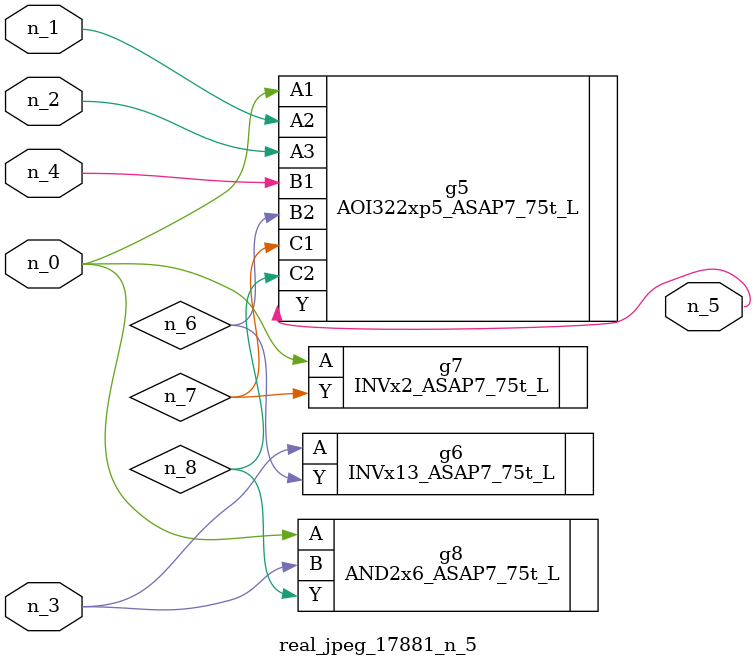
<source format=v>
module real_jpeg_17881_n_5 (n_4, n_0, n_1, n_2, n_3, n_5);

input n_4;
input n_0;
input n_1;
input n_2;
input n_3;

output n_5;

wire n_8;
wire n_6;
wire n_7;

AOI322xp5_ASAP7_75t_L g5 ( 
.A1(n_0),
.A2(n_1),
.A3(n_2),
.B1(n_4),
.B2(n_6),
.C1(n_7),
.C2(n_8),
.Y(n_5)
);

INVx2_ASAP7_75t_L g7 ( 
.A(n_0),
.Y(n_7)
);

AND2x6_ASAP7_75t_L g8 ( 
.A(n_0),
.B(n_3),
.Y(n_8)
);

INVx13_ASAP7_75t_L g6 ( 
.A(n_3),
.Y(n_6)
);


endmodule
</source>
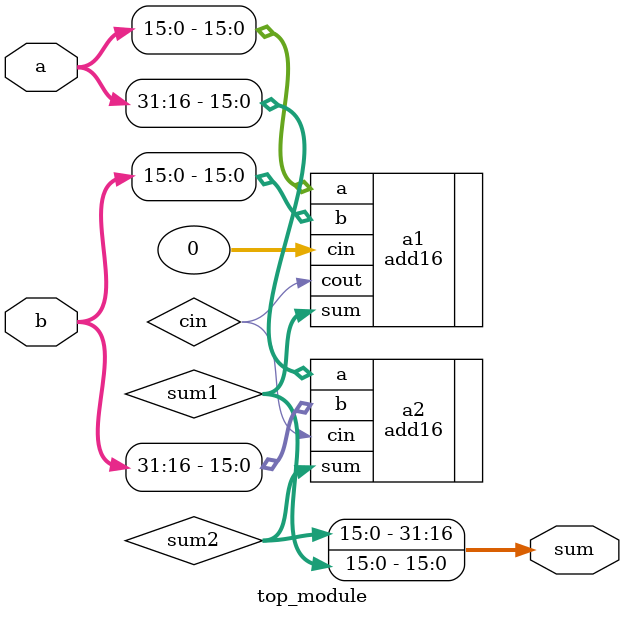
<source format=v>
module top_module(
    input [31:0] a,
    input [31:0] b,
    output [31:0] sum
);
    wire cin;
    wire [15:0] sum1, sum2;
    add16 a1(
        .a(a[15:0]),
        .b(b[15:0]),
        .cin(0),
        .sum(sum1),
        .cout(cin)
    );
    add16 a2(
        .a(a[31:16]),
        .b(b[31:16]),
        .sum(sum2),
        .cin(cin)             
    );
    assign sum = {sum2, sum1};
endmodule

</source>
________________
* WHAT IS EXPECTED
Exactly as written, copy the lines from the one containing "wire [15:0] sum1, sum2;" to the end of the entries, both ends included.

* TASK SOLUTION
    wire [15:0] sum1, sum2;
    add16 a1(
        .a(a[15:0]),
        .b(b[15:0]),
        .cin(0),
        .sum(sum1),
        .cout(cin)
    );
    add16 a2(
        .a(a[31:16]),
        .b(b[31:16]),
        .sum(sum2),
        .cin(cin)             
    );
    assign sum = {sum2, sum1};
endmodule

</source>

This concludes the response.